You live, You learn,
You die, you forget it all.

AE_Collector

#39
Quote from: unbeldi on June 02, 2016, 10:05:42 AM
The paper also states that only ca. 100 lines participated in the trial, yet some 300 telephone sets were involved.

From the BLR article then all subscribers participated. There were 300 customers on 100 lines due to the party lines.

Quote from: andre_janew on June 02, 2016, 10:52:27 AM
It seems to be an attempt at an electronic ringer or what my dad would call a "tweety bird" ringer.  I had no idea they started working on such a ringer so early, but I imagine it had to start sometime.  I have no idea when the first mass produced electronic ringer first appeared, but I think it was a lot later than 1956!

Refresh our memory...the desire for a new type of ringer was in conjunction with the development of electronic switching. Either technology didn't exist initially in electronic format to Inexpensively or reliably superimpose the 90 VAC ringing onto the 48VDC lines for ringing OR it was seen as a potential cost saving to go with a newer type of ringing.

The conversion to new CO equipment was the opportunity to make this change to the ringing format. Tone ringing was being designed to meet a need in electronic switching or cost control rather than as a novelty.

Terry

unbeldi

Quote from: Jim S. on June 02, 2016, 03:10:06 PM
I have a "bell chime" (style)  ringer that is  a tone ringer.  I think that was the only production model of tone ringers. I have never opened or tested it.

Jim S.

Are you talking about the F1A BellChime ?
It has a two gongs.

unbeldi

Quote from: AE_Collector on June 02, 2016, 03:45:04 PM
From the BLR article then all subscribers participated. There were 300 customers on 100 lines due to the party lines.

Refresh our memory...the desire for a new type of ringer was in conjunction with the development of electronic switching. Either technology didn't exist initially in electronic format to Inexpensively or reliably superimpose the 90 VAC ringing onto the 48VDC lines for ringing OR it was seen as a potential cost saving to go with a newer type of ringing.

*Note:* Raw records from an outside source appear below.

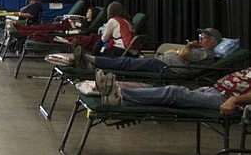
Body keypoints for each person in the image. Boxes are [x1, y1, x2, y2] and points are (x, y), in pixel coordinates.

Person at [94, 64, 251, 113]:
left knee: (174, 92)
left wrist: (234, 99)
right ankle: (117, 96)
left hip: (227, 100)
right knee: (167, 92)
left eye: (205, 37)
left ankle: (119, 94)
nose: (201, 39)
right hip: (216, 91)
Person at [75, 28, 222, 74]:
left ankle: (94, 61)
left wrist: (190, 44)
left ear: (213, 42)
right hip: (164, 63)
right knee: (128, 63)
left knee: (128, 63)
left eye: (203, 37)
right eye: (200, 36)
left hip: (169, 69)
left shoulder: (207, 53)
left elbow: (183, 53)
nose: (200, 39)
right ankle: (93, 64)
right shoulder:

The conversion to new CO equipment was the opportunity to make this change to the ringing format. Tone ringing was being designed to meet a need in electronic switching or cost control rather than as a novelty.

Terry

Yes it was solely developed for electronic switching.
In the Morris-type electronic switching system that was already in the design stage in the early 1950s, the signal switching network, which supplies ringing and other tones is also constructed from gas-filled diode cross-point elements, and these could not operate at the high-current (10 mA) and high-voltage (90 V) of traditional ringing with high-impedance C-type ringers, and therefore the ringers had to be redesigned for much less power transmitted through the signal network.  As a result the ringing signal was on the order of less than 1 V to max of 2 volts.   Also, the local loop did not operate at 48 V, but only at ca. 20 V.

poplar1

Quote from: unbeldi on June 02, 2016, 03:52:50 PM
Are you talking about the F1A BellChime ?
It has a two gongs.

I believe he is talking about the S1A that you mentioned earlier. It has the same cover as the F1A Bell Chime.
"C'est pas une restauration, c'est une rénovation."--François Martin.

Jim Stettler

Quote from: poplar1 on June 02, 2016, 04:44:22 PM
I believe he is talking about the S1A that you mentioned earlier. It has the same cover as the F1A Bell Chime.

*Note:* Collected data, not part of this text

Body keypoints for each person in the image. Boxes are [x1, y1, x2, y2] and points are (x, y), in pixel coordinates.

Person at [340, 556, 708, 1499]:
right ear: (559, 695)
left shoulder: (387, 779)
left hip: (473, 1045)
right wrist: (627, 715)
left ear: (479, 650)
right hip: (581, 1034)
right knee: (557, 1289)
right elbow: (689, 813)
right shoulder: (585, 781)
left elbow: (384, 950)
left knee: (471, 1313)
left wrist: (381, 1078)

That's what I am talking about. 
Jim S.
You live, You learn,
You die, you forget it all.

poplar1

What year did Stromberg-Carlson start using tone ringers in their Petite (?) (Princess Style) sets?
And what about the Ericofons, whether Ericsson or North Electric?
2500DMGB and 2500MMGB sets made by WE/AT&T Technologies?
"C'est pas une restauration, c'est une rénovation."--François Martin.